Ils étaient dix enfants, assis dans une camionnette conduite par leur éducatrice Jeanne Auger. Ils s'en allaient prendre un autobus qui les conduirait à la cabane à sucre. Un peu à la dernière minute ce matin-là, un parent accompagnateur s'est désisté. L'éducatrice a bien tenté de trouver quelqu'un d'autre pour emmener les enfants mais le temps lui a manqué.
Les dix enfants avaient donc embarqué dans la même fourgonnette. Certains étaient attachés, d'autres non. C'est le cas par exemple de l'enfant de Mme Auger qui était assis par terre. Après tout, ils n'avaient qu'une petite distance à parcourir avant d'attendre l'autobus, trois kilomètres tout au plus.
Mais voilà, sur la route du Port, la chaussée glissante a fait son oeuvre. La conductrice a perdu le contrôle. Son véhicule a dérapé, s'est retrouvé en travers de la chaussée et a ensuite été heurté par le véhicule de Wayne Kroeker.
Personne n'aurait imaginé pareil drame. Les premières personnes arrivées sur les lieux, qu'ils soient techniciens-ambulanciers, policiers, journalistes ou voisins, ont été incapables de retenir leurs larmes. Même bouleversement au CSSS de Nicolet et à l'Hôpital Saint-Joseph où les médecins, infirmières, intervenants sociaux, psychologues ont été confrontés à la pire tragédie humaine de la région.
Et que dire de l'onde de choc et d'incompréhension créée dans la population, d'un engouement médiatique qui a dépassé les frontières et même frôlé le harcèlement.
Cependant, dans un élan de solidarité rarement vu, une immense vague de sympathie s'est formée autour des familles endeuillées, tout particulièrement de Jeanne Auger qui a reçu un appui massif de la population. Tous ont vanté son amour pour les enfants, ses qualités d'éducatrice et son souci de sécurité. Et rappelé qu'elle y avait elle aussi perdu son enfant...
Une enquête a néanmoins été menée par les policiers et le coroner Raynald Gauthier. Les expertises conduites sur les ceintures de sécurité et les mécanismes d'enroulement ont révélé que seules les ceintures de sécurité des deux sièges avant étaient bouclées, soit ceux de Mme Auger et de l'une des deux petites survivantes. Or, le fait que la majorité des enfants n'étaient pas tous attachés ne constitue pas une négligence criminelle au sens de la loi. Aucune accusation n'a d'ailleurs été portée contre l'éducatrice.

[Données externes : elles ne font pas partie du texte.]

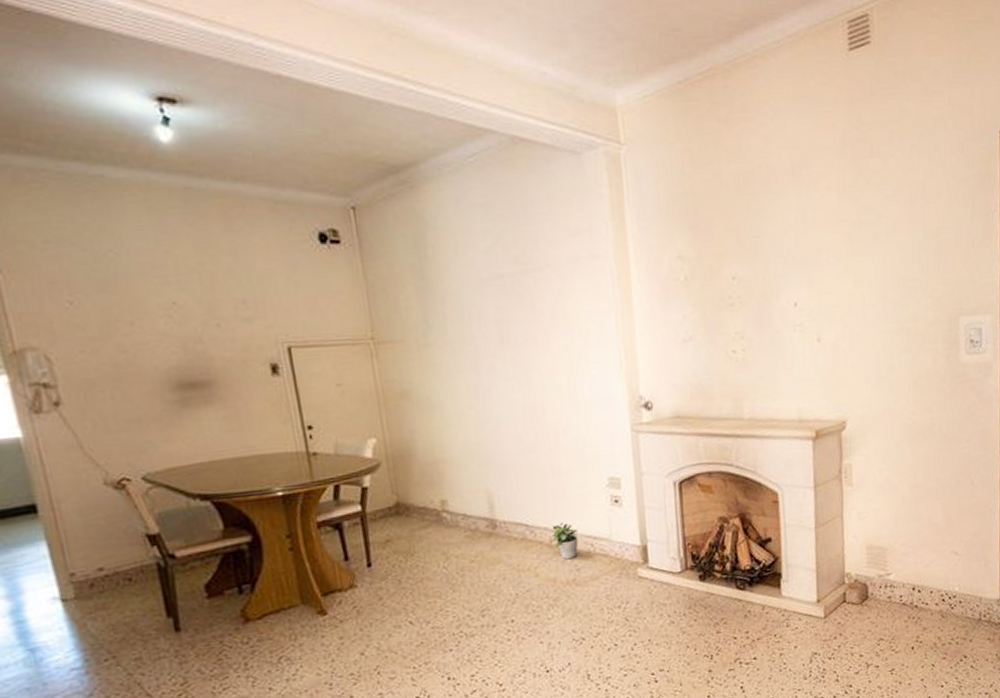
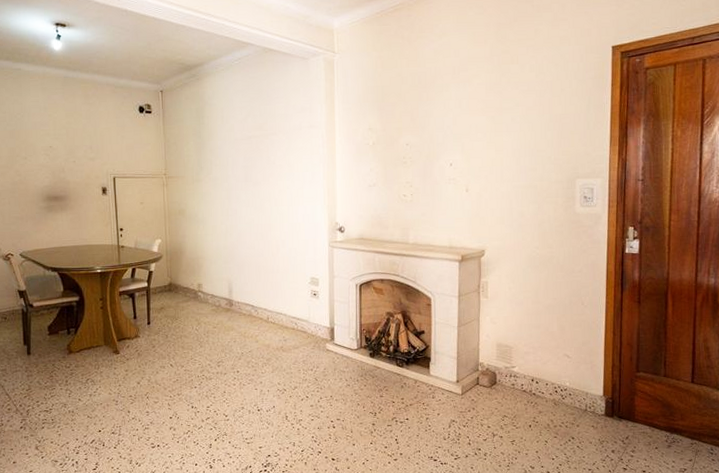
potted plant: present [552,522,579,560] -> none [269,306,287,332]

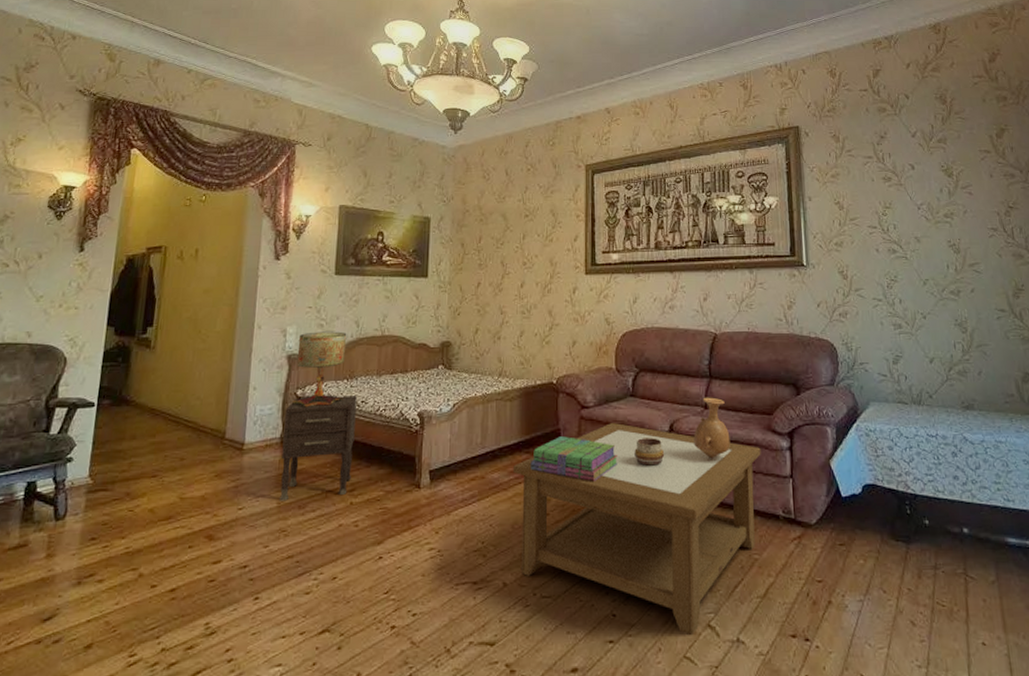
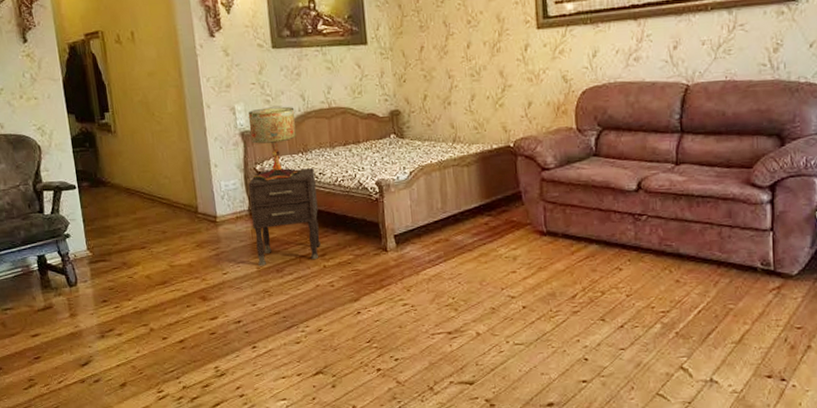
coffee table: present [513,423,761,636] -> none [476,183,739,377]
stack of books: present [531,436,617,481] -> none [493,198,583,240]
decorative bowl: present [634,438,665,466] -> none [600,196,633,224]
vase: present [693,397,731,459] -> none [663,153,704,215]

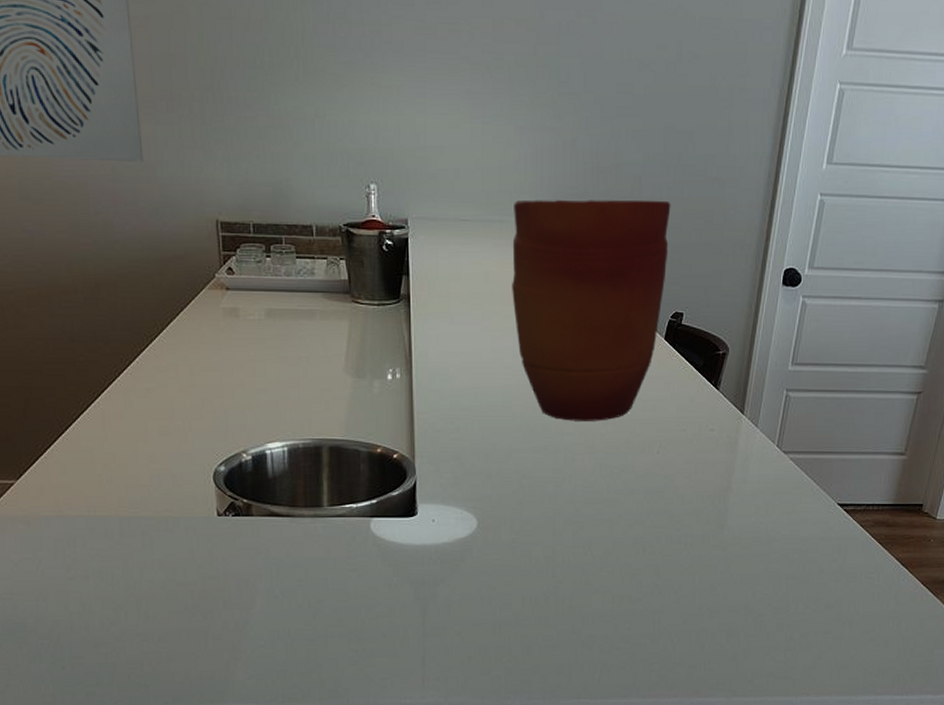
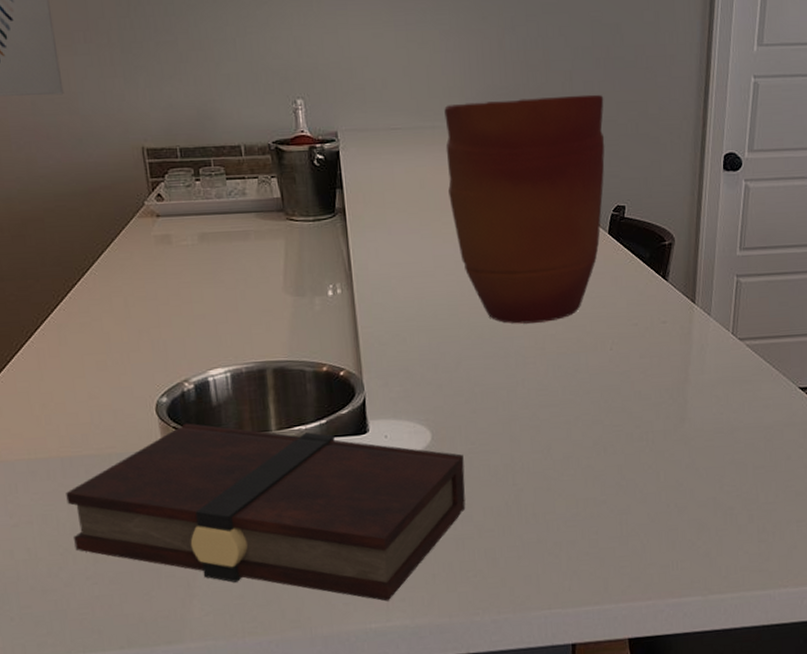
book: none [122,493,507,679] -> present [66,423,466,602]

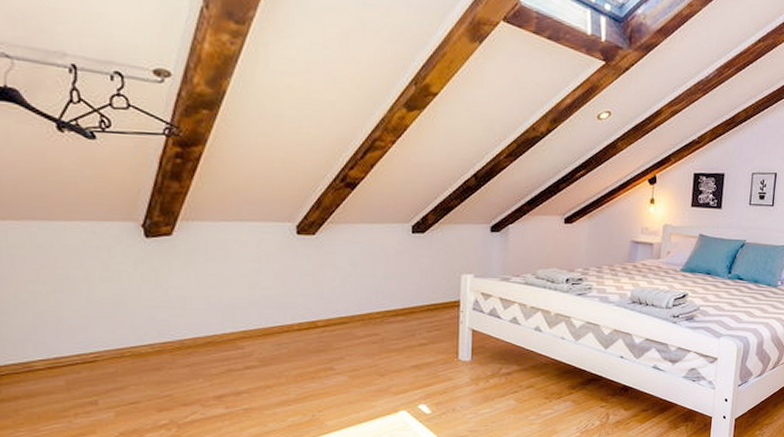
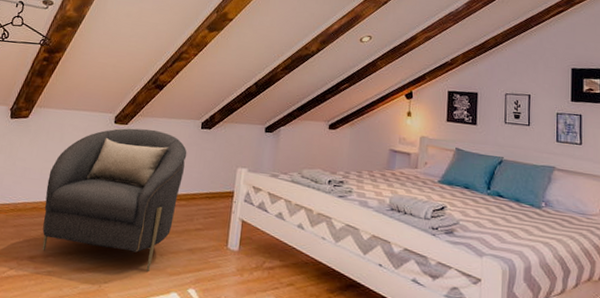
armchair: none [219,238,398,394] -> present [42,128,187,271]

Dans son rapport, le coroner Gauthier a conclu que six enfants sur huit auraient probablement péri, qu'ils aient été attachés correctement ou non compte tenu de la force et de l'axe de la collision.
Cependant, cette tragédie aura permis de mettre en lumière certaines lacunes dans la réglementation sur le transport des enfants et les dispositifs de sécurité. Dans son rapport, le coroner a émis des recommandations s'adressant tant au ministère des Transports qu'au ministère de la Sécurité publique, au CLSC et au ministère de la Famille et de l'enfance.
Dix années se sont écoulées depuis cet accident. Il a donné lieu à une réglementation plus stricte sur les dispositifs de retenue et probablement à une prise de conscience collective bien qu'éphémère sur la fragilité de la vie.
Le temps a fait son oeuvre: la douleur s'est estompée mais les plaies ne seront jamais cicatrisées. Sur la route du Port, rien n'indique que la mort a frappé. Un quelconque monument en mémoire des enfants serait de toute façon inutile et superflu. Personne n'a vraiment oublié Stecy, Kevin, Laurence, Samuel, Frédérike, Viviane, Léane et Karl.